Is it better (or at least more conservative and more realistic) to calculate these measures on a validation data-set that wasn't a part of the data used for estimating the models?
Fred

Given that GLMs are fit using iteratively reweighted least squares, as in bwlewis.github.io/GLM, what would be the objection actually of calculating a weighted R2 on the GLM link scale, using 1/variance weights as weights (which glm gives back in the slot weights in a glm fit)?
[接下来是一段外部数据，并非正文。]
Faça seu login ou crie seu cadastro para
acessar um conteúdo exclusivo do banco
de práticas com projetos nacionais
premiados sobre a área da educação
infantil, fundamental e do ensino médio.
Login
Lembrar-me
This would also work for a Poisson glm right?
Tom Wenseleers

See stats.stackexchange.com/questions/412580/… for a reproducible example...
Tom Wenseleers
By using our site, you acknowledge that you have read and understand our Cookie Policy and Privacy Policy.
Licensed under cc by-sa 3.0 with attribution required.